Por qué soy malo para aprender

El aprendizaje es una de las habilidades más importantes que necesitamos para prosperar en la vida. Nos permite crecer, desarrollarnos y mejorar nuestras habilidades. Sin embargo, a pesar de su importancia, muchos de nosotros somos malos para aprender. ¿Por qué es eso?

En este post, exploraremos algunas de las razones detrás de nuestra mala habilidad para aprender y cómo podemos superarlas.

Nuestro equipaje mental

Una de las razones por las que somos malos para aprender es que traemos mucho equipaje, equipaje que a menudo recogemos temprano en la vida y luego luchamos por dejarlo ir más tarde. Si podemos dejar de lado las suposiciones sobre lo que deberíamos hacer, podemos aprender de manera mucho más efectiva.

Suposiciones falsas

Una parte importante del equipaje que acumulamos es la creencia de que si no estamos visiblemente activos, no estamos aprendiendo. Esto es incorrecto. El aprendizaje requiere tiempo para reflexionar. Requiere discutir lo que hemos aprendido y dejar que nuestra mente divague. Tenemos que dejar de intentar parecer inteligentes y concentrarnos en tratar de ser inteligentes.

Buscando la bala de plata

A veces luchamos con el aprendizaje porque esperamos que sea fácil. A todos nos gustaría encontrar una bala de plata: un atajo rápido y fácil para recoger lo que queramos y nunca olvidarlo. Internet está repleto de publicaciones de blog que prometen que podemos aprender un idioma en una semana o programar en un mes o cómo tocar el violín durante la noche. Todo esto es toro. Aprender no es solo saber algo por un día. Es una sabiduría profunda que le permite crear, innovar y superar los límites.

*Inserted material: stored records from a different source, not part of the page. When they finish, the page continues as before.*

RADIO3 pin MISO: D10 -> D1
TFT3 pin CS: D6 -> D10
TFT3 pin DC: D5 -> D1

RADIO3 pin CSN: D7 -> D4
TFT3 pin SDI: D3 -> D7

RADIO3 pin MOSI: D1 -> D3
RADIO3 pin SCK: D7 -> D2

Nuestra capacidad de atención

Otra razón por la que somos malos para aprender es que el mundo moderno erosiona nuestra capacidad de atención al entrenarnos para estar en un estado constante de distracción. Puede sentirse bien en el momento de saltar al último ping en su teléfono, pero el aprendizaje requiere un enfoque profundo. Cuando estamos en un estado de distracción, la nueva información no puede fijarse en nuestra mente y terminamos con lagunas en nuestra comprensión.

Concentración

Concentrarse es un arte: a través de la experimentación y la creatividad, podemos crear sistemas que nos permitan prestar toda nuestra atención a lo que sea que estemos aprendiendo.

La práctica deliberada

Cuando hablamos de aprendizaje acelerado, no queremos decir que puedas superar la necesidad de trabajar duro. Queremos decir que es posible encontrar formas de aprendizaje que te brinden resultados tangibles, en lugar de utilizar las que te hacen perder tiempo o no te llevan a ninguna parte. Pero pase lo que pase, todavía tienes que hacer el trabajo. Aprender debería ser difícil, pero eso no significa que no pueda ser divertido.

Empujarse a uno mismo

De hecho, mejora más nuestras habilidades cuando nos esforzamos al máximo.

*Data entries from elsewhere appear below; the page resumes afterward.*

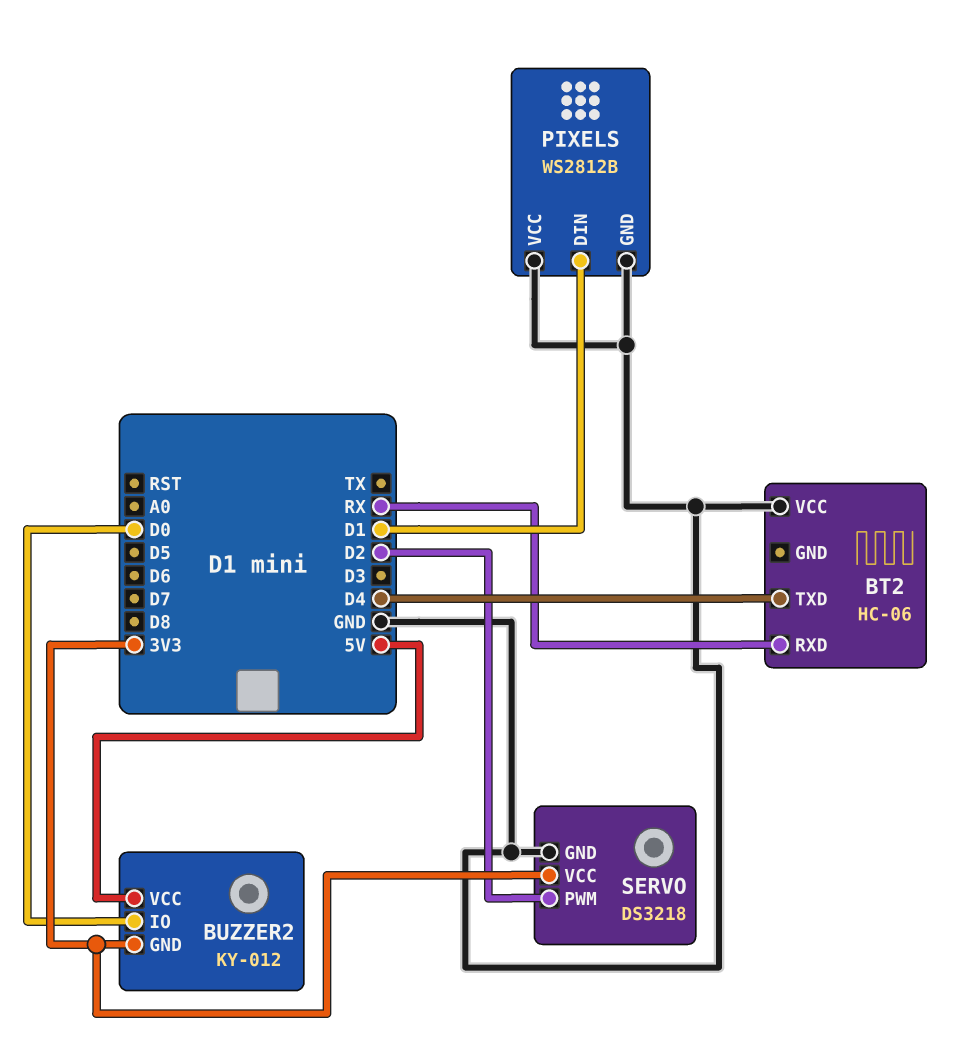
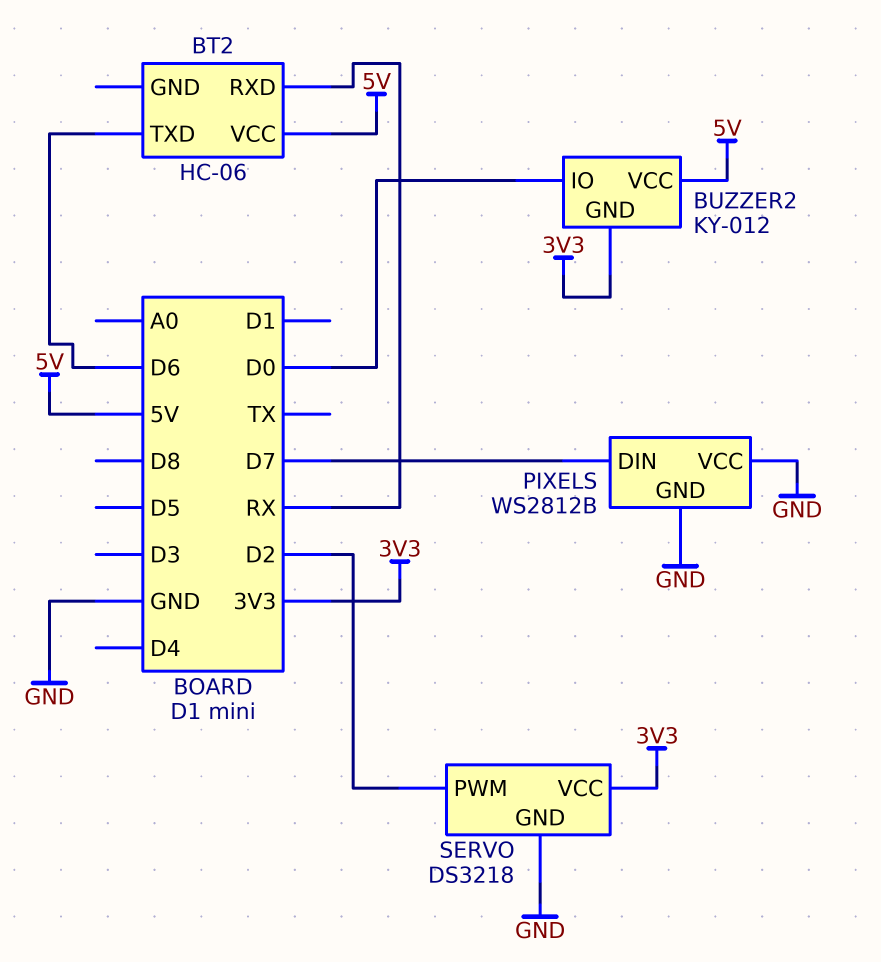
BT2 pin TXD: D4 -> D6
BT2 pin VCC: GND -> 5V
PIXELS pin DIN: D1 -> D7

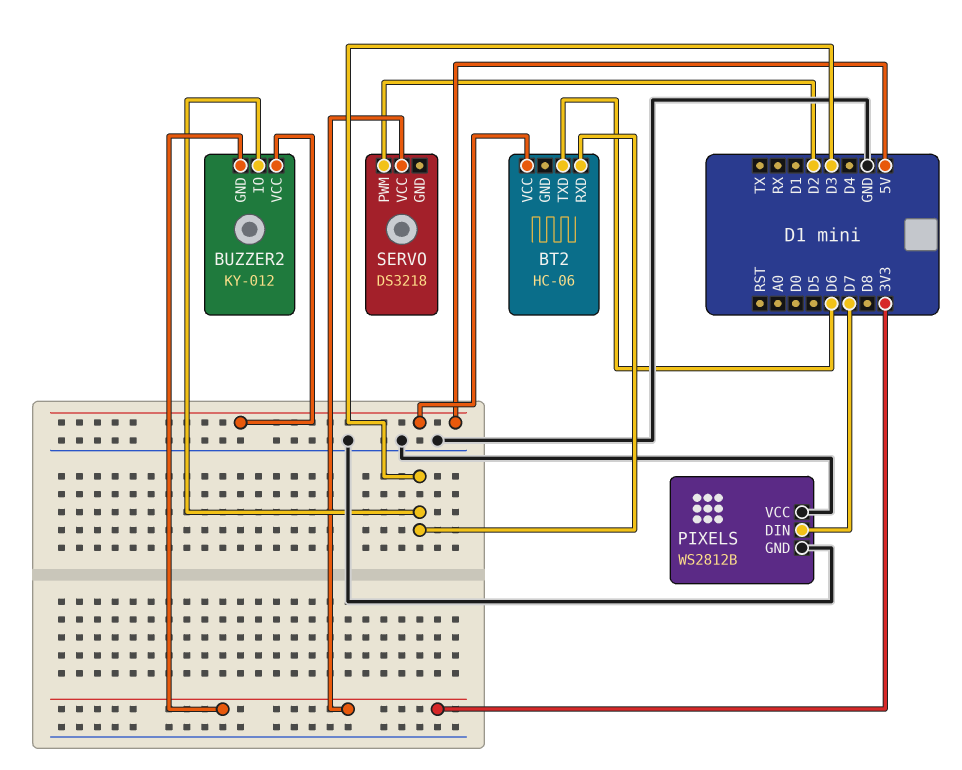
BT2 pin RXD: RX -> D3
BUZZER2 pin IO: D0 -> D3
SERVO pin GND: GND -> none

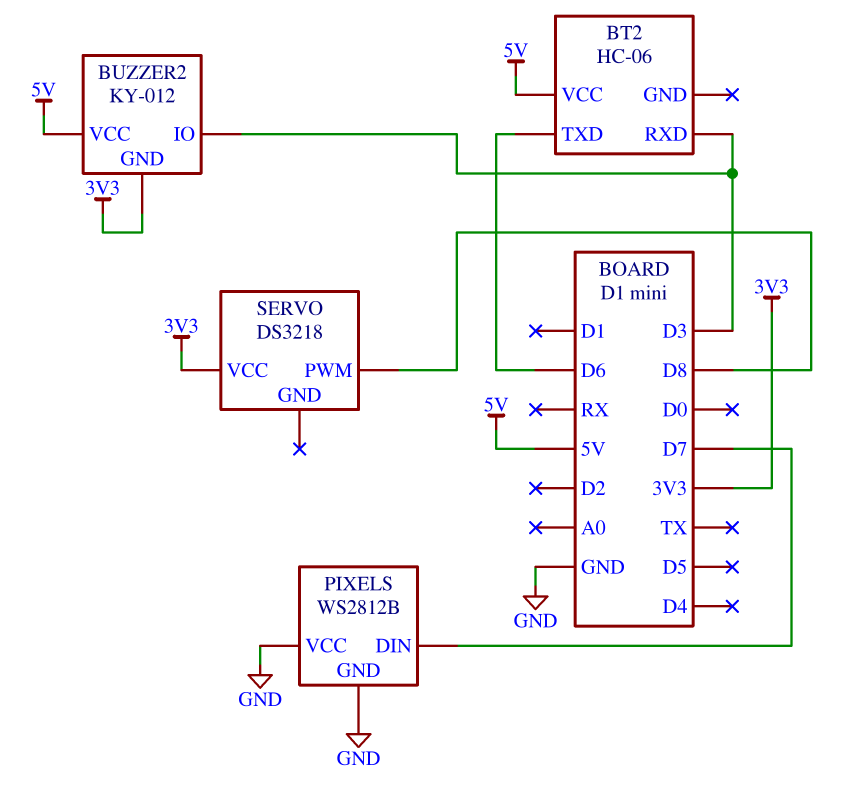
SERVO pin PWM: D2 -> D8

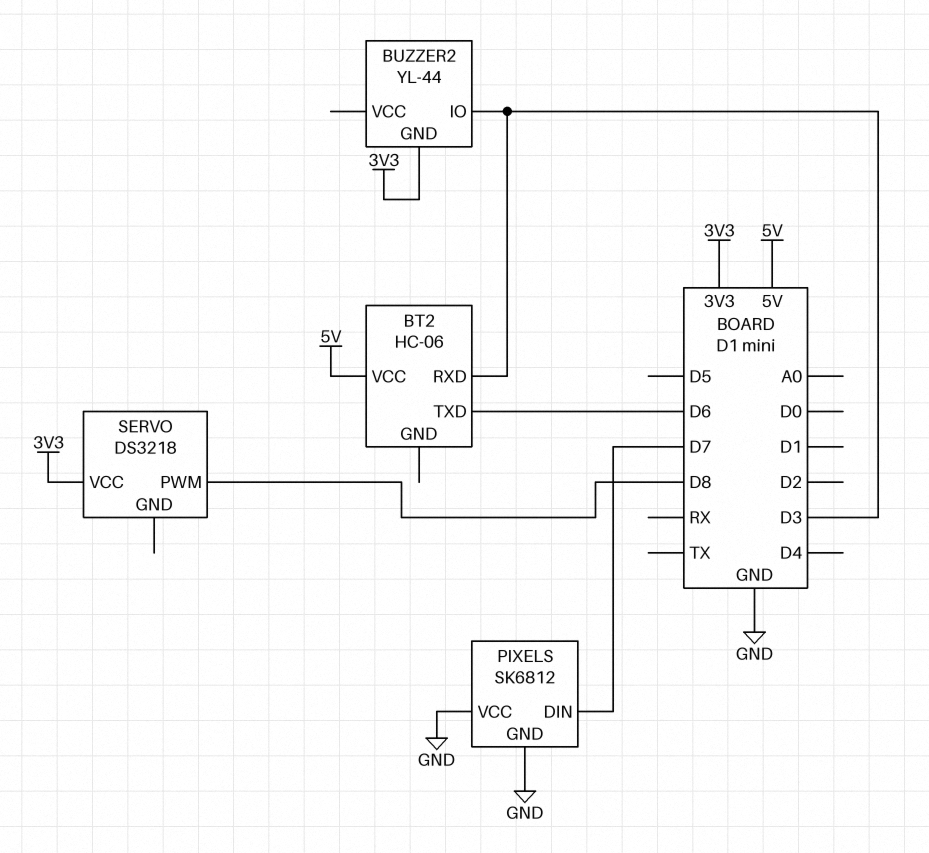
BUZZER2: KY-012 -> YL-44
BUZZER2 pin VCC: 5V -> none
PIXELS: WS2812B -> SK6812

Fuera de tu zona de confort intelectual es donde experimentas el mayor aprendizaje. Por esta razón, tener mucha orientación útil desde el principio puede ser contraproducente si elimina la lucha tan importante para dominar el material nuevo.

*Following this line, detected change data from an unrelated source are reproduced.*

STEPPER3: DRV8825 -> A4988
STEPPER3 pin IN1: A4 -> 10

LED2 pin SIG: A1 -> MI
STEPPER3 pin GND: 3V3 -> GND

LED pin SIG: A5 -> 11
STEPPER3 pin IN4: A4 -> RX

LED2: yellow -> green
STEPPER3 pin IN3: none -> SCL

Puede fracasar si va más allá de lo que le resulta cómodo. Es posible que aplique nuevos conocimientos de forma incorrecta o malinterprete los puntos clave de un argumento en un campo nuevo. Esto es doloroso También ofrece la oportunidad de aprender de sus fracasos.

Todos odiamos parecer tontos, pero no puedes dejar que el fracaso te disuada de intentar expandir tu círculo de competencia.